Varnish is applied either as a clear finish or as a topcoat finish over a stained-wood project. It is a traditional and durable finish. The process of applying varnish over bare wood or stained wood is the same. It involves careful preparation and attention to detail. The surface of the wood must be completely free of dust. Even the slightest bit of dust will show in the final coat of varnish. The door should be removed from its hinges and placed on a work surface for the most effective finish.
Remove the pins from the door, using a flat head screwdriver. Remove the hinges and other hardware. Set the hardware aside.

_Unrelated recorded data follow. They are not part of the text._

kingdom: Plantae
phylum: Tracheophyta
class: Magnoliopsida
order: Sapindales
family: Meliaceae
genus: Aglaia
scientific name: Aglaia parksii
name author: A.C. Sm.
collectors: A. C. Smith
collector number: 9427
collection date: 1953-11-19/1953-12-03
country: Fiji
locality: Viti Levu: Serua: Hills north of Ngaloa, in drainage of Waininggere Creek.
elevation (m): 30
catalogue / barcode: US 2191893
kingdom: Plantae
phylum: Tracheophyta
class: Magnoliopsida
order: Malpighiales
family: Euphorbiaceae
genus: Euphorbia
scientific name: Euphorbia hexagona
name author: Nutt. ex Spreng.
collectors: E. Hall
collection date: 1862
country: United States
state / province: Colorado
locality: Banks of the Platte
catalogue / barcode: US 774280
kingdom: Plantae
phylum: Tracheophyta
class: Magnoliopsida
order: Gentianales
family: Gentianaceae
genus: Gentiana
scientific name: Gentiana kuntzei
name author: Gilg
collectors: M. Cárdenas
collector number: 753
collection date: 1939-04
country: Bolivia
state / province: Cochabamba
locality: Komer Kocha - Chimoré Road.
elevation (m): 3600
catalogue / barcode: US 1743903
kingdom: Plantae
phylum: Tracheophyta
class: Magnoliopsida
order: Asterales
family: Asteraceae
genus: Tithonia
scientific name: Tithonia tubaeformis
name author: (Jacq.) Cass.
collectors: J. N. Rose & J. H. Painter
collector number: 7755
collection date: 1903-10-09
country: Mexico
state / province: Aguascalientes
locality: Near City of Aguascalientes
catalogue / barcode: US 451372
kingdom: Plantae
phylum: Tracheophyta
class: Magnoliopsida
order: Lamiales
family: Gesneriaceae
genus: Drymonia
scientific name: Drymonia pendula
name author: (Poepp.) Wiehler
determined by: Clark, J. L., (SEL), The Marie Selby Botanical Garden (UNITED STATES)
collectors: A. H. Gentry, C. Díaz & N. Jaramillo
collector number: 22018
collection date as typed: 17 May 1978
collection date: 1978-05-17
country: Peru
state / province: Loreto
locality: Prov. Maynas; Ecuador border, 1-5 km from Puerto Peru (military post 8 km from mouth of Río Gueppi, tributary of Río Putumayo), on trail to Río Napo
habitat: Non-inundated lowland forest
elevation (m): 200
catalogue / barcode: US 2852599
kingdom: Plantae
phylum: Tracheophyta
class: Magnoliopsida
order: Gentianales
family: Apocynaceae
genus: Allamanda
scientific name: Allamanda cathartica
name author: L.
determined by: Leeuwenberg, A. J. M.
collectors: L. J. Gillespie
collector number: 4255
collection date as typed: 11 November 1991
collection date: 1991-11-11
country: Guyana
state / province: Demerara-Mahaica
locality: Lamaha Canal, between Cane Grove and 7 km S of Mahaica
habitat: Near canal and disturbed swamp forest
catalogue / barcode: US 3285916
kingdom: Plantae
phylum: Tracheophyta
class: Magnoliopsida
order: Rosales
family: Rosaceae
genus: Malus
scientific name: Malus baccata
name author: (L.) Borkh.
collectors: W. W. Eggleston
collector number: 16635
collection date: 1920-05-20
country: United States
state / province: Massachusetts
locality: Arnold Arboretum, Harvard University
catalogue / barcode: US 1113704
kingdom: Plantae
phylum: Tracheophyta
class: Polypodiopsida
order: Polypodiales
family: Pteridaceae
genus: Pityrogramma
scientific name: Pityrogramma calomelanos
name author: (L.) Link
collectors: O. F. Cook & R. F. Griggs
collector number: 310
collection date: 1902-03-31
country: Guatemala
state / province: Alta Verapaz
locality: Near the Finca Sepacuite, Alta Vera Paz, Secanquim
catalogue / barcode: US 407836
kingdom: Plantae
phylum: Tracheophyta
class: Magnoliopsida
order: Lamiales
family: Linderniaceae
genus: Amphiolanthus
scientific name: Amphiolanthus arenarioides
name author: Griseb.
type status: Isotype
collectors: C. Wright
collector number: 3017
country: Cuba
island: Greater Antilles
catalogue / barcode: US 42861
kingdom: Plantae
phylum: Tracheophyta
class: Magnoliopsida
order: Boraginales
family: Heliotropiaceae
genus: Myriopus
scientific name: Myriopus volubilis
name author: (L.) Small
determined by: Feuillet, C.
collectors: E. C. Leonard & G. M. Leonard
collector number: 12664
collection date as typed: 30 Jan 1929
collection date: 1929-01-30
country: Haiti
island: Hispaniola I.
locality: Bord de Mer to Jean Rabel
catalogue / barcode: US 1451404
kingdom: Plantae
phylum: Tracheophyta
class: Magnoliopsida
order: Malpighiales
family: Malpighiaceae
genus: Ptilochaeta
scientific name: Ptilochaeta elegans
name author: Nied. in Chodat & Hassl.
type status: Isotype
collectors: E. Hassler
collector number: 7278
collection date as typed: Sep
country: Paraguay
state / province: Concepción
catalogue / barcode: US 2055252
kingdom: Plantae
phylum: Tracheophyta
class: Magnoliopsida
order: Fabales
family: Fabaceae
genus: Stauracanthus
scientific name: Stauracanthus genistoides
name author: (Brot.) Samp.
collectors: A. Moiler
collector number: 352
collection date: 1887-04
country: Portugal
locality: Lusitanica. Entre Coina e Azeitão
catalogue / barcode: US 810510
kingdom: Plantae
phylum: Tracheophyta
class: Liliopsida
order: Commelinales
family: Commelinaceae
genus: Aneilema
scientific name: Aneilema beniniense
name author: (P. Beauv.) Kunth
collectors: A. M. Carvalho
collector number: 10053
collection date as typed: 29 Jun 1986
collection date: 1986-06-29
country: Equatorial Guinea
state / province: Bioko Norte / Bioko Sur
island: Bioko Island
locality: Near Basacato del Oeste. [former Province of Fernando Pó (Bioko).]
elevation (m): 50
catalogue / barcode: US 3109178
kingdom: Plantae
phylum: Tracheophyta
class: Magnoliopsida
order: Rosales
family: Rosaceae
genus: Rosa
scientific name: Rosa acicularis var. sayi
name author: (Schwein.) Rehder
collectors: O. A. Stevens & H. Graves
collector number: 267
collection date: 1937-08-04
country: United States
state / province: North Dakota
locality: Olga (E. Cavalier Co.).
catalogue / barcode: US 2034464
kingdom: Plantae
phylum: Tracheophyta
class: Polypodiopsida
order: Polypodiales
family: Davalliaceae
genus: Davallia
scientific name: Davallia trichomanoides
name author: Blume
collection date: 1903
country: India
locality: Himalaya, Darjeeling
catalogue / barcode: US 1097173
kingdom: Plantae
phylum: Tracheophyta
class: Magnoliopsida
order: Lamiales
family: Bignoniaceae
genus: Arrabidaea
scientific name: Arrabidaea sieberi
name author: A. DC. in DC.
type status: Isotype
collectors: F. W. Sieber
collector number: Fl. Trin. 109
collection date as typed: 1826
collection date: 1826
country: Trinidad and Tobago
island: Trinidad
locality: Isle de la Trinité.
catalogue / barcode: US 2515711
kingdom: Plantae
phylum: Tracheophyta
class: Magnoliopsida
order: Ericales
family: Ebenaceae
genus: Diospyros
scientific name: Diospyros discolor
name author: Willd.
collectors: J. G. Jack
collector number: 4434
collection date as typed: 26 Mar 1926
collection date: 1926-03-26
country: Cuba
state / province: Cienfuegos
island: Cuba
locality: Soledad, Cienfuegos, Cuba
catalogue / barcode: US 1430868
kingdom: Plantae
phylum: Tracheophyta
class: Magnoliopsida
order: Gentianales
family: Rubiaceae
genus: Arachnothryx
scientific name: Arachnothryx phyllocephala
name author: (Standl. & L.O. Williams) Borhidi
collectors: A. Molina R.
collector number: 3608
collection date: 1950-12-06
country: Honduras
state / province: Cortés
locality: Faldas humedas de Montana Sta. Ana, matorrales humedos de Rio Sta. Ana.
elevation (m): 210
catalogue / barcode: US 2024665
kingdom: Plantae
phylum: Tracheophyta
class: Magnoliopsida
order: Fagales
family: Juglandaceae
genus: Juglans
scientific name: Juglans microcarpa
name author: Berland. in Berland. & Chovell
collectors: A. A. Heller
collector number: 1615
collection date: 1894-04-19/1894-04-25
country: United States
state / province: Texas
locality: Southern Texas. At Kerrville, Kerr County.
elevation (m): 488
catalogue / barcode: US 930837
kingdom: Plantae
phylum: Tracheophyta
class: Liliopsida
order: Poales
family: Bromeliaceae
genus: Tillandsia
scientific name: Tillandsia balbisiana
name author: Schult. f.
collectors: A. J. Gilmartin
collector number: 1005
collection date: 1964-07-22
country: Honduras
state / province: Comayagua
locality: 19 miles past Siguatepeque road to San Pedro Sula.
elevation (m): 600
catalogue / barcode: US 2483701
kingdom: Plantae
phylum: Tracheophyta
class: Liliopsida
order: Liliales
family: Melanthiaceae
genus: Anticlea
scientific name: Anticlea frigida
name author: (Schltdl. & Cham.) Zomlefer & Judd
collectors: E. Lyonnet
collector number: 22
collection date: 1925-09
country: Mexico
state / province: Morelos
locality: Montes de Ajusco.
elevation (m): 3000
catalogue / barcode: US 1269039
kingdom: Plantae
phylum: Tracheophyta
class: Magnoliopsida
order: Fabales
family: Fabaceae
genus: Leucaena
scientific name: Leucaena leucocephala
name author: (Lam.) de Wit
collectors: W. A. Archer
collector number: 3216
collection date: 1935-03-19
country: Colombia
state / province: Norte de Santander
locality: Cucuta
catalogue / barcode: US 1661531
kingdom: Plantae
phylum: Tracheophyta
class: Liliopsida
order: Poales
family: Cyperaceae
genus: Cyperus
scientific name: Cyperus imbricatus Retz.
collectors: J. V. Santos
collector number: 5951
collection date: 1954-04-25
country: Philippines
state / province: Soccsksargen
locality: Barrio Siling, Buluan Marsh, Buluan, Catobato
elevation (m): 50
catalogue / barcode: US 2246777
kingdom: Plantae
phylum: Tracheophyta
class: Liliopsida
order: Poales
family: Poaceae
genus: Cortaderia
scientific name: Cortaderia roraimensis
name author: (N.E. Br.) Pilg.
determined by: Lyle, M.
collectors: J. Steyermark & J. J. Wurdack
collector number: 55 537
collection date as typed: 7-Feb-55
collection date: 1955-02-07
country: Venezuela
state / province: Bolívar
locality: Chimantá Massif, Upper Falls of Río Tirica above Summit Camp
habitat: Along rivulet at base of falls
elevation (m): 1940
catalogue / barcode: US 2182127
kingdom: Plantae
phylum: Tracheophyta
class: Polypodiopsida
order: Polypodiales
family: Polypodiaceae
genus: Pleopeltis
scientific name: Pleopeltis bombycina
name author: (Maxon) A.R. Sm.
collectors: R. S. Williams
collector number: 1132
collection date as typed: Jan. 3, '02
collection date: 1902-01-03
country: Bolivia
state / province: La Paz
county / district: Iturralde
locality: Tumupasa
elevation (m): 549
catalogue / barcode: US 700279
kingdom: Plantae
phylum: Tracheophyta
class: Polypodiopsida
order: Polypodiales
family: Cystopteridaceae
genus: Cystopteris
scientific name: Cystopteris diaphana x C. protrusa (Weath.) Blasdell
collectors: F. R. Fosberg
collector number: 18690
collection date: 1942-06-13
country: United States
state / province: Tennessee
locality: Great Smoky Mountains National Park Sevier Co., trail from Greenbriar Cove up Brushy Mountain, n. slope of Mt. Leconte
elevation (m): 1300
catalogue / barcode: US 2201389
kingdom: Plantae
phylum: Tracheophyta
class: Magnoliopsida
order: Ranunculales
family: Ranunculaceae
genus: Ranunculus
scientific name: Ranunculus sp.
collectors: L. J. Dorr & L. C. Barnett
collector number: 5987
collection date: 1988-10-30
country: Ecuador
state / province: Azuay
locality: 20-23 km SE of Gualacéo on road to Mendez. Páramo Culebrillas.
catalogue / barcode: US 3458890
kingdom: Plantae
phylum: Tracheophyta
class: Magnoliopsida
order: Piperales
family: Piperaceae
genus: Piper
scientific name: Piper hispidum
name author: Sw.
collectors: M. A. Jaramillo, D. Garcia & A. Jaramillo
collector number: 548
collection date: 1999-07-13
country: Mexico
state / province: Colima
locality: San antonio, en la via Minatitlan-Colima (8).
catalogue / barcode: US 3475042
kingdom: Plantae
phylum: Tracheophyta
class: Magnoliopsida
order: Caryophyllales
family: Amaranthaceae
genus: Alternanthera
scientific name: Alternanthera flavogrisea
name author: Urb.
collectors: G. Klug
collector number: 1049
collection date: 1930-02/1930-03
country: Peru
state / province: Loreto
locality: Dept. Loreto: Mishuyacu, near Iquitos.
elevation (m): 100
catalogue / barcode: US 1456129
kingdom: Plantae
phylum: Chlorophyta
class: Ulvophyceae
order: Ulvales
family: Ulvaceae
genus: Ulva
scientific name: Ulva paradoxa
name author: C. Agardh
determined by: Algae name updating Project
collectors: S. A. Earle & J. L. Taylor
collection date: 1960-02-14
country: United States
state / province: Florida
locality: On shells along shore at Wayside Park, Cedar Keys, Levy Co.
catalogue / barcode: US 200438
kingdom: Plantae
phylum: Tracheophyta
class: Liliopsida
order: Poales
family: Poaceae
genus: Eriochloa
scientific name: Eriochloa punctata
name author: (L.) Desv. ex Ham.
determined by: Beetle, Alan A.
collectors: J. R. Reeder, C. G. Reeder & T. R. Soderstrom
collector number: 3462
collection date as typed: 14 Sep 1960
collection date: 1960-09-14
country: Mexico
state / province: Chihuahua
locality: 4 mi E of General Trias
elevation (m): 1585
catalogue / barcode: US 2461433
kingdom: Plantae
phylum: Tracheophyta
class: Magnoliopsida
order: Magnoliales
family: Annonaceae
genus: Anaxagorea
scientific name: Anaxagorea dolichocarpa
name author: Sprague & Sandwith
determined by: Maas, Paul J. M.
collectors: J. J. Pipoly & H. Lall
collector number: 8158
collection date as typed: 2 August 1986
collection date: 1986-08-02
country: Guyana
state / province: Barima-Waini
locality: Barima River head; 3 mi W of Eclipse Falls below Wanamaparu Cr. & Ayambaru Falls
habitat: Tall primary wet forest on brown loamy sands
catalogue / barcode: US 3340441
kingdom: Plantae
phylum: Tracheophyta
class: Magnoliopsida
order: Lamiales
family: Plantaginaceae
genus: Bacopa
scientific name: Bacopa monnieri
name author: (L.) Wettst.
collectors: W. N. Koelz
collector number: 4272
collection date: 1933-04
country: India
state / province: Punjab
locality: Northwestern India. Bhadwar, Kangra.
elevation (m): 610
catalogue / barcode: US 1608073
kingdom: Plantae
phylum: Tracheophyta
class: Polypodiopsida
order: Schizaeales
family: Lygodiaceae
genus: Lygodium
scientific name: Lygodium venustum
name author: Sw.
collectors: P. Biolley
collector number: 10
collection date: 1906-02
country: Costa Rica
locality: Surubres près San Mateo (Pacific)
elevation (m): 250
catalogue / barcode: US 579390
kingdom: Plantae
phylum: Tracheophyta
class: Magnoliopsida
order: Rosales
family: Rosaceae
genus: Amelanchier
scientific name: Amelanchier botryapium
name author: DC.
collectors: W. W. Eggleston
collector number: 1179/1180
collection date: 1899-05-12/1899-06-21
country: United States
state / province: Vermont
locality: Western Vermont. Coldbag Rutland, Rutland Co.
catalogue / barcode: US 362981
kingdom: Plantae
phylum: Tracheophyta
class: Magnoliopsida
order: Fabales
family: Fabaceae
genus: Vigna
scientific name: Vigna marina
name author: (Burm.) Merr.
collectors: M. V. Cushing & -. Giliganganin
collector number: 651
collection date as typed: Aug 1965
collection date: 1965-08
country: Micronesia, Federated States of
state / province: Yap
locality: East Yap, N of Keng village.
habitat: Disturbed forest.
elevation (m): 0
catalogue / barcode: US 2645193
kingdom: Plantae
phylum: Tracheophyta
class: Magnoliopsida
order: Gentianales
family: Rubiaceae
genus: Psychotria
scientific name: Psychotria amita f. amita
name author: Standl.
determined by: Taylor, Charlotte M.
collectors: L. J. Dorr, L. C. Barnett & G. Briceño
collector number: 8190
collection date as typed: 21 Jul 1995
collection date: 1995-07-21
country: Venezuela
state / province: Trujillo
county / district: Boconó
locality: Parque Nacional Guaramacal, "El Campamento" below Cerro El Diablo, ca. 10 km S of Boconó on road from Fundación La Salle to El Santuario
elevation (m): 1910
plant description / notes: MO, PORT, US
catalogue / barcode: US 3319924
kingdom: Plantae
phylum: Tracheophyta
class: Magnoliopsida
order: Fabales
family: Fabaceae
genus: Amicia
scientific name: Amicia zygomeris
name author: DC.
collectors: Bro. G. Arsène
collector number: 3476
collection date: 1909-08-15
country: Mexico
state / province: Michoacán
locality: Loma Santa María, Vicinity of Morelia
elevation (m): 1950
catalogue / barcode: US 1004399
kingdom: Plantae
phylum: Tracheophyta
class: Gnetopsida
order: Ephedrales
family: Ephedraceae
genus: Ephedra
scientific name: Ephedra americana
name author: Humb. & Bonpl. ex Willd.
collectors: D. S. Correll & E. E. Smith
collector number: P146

Go over the door lightly with 180-grit sandpaper, working with the grain of the wood. Do not sand through any stain or other treatment on the door.
Wipe the door down with a tack cloth to remove all dust.
Pour the varnish through a paint strainer and into a paint cup. Varnishes typically have sediments that must be removed prior to application.
Brush an even coat on the door with a varnish brush. Go with the grain of the wood. Allow the varnish to dry for 24 hours.
Sand the first coat on the door lightly with 180-grit sandpaper, going with the grain of the wood. Wipe the door down with a tack cloth.
Apply a second coat of varnish. Allow the varnish to dry for 72 hours.
Reattach the hinges and other hardware, using a screwdriver. Hold the door in place in the door opening. Line up the hinges and insert the pins in the hinges.
Thin, even coats of varnish will produce a more effective finish than one thick coat.
Wear eye protection when you're sanding wooden doors. Apply varnish in a well ventilated area.
Tips and warnings
- Thin, even coats of varnish will produce a more effective finish than one thick coat.
- Wear eye protection when you're sanding wooden doors. Apply varnish in a well ventilated area.